Please follow these steps:
- In the Azure Data Factory, open the Author option, the pencil icon on the left navigation menu. Here you can see the Pipelines section, with all the available pipelines. There should be 15 pipelines.
- Expand the Pipelines section and 1 - Query Setup folder.
- Select the Create Staging Indexes pipeline.
- Click Add Trigger to trigger a pipeline run.
- In the pipeline run panel enter a value for the MinimumRowCount parameter. It is set to 100.000 by default but you can adjust it if needed.
- Click OK.
The pipeline now runs and you can monitor it from the monitor tab like the others. Once the pipeline has completed successfully you can turn the daily scheduled run trigger on again.

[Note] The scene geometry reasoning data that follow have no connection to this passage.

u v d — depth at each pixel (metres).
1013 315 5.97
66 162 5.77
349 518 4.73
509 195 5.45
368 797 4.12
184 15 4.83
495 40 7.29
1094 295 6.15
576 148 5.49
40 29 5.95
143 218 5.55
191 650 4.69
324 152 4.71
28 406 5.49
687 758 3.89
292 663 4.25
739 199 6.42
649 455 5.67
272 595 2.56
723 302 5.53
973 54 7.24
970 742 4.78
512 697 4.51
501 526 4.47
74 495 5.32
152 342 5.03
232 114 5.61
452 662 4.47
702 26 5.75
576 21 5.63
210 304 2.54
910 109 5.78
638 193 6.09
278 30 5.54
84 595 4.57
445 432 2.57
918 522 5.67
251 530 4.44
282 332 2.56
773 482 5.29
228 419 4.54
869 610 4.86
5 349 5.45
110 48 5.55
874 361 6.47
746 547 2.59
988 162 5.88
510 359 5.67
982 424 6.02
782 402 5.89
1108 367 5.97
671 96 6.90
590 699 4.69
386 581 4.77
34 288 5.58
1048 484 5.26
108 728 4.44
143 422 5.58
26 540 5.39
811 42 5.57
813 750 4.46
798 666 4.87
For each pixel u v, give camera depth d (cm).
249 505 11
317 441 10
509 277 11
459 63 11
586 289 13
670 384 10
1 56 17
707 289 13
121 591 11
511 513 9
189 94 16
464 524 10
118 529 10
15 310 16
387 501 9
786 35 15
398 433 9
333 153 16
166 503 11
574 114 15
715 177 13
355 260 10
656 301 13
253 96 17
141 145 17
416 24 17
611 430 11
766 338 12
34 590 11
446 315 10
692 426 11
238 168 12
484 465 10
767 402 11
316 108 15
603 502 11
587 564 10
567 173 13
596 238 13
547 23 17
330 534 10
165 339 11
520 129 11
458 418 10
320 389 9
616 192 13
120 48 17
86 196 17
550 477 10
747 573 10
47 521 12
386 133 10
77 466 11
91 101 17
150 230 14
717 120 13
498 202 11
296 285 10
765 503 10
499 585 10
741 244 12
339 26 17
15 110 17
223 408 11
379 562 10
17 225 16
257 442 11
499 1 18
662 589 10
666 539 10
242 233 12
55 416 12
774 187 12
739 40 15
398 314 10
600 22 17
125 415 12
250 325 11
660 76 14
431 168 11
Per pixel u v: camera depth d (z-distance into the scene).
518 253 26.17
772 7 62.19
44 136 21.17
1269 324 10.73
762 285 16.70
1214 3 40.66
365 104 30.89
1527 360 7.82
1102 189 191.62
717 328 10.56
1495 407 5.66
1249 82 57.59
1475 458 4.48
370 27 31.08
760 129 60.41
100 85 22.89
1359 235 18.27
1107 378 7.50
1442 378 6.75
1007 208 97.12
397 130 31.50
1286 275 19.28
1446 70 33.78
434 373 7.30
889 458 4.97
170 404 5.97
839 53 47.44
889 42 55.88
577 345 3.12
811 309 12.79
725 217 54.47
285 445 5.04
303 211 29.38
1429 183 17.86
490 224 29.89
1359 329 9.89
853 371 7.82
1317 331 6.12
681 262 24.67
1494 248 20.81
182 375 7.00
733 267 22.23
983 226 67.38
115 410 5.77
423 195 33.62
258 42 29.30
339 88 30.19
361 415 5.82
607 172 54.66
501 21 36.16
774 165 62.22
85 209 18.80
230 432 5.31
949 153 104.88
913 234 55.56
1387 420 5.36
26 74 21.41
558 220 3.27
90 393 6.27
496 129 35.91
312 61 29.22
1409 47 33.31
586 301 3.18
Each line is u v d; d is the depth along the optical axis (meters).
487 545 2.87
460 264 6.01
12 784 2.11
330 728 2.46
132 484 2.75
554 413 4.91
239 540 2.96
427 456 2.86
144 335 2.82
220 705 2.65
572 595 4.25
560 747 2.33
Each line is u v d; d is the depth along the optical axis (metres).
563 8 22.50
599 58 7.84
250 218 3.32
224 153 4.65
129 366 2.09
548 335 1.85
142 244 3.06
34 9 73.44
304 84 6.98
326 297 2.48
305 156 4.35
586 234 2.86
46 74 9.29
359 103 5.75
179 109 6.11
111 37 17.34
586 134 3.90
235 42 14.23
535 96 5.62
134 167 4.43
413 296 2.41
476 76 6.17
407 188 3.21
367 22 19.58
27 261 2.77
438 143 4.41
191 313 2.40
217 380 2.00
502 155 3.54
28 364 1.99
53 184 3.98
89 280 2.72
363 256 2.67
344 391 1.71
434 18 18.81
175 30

Because you are creating indexes it is important to maintain them so you should create a schedule trigger for the Database Maintenance pipeline as well. It is enough to run this every xx week so you can for example schedule it on the weekends or during a time where neither Scheduled run nor the Report refresh are running.
Resetting data warehouse
With the bc2adls data version, data is not kept any longer from LS Central SaaS in large pre-staging tables. The pre-staging tables now only holds the deltas for each incremental load. Therefore if you need to completely refresh the data in the data warehouse you need to follow the steps below:
Turn off trigger
Before you reset the data it is important to disable the Daily scheduled run trigger to make sure it does not run while you are running the Factory reset pipeline.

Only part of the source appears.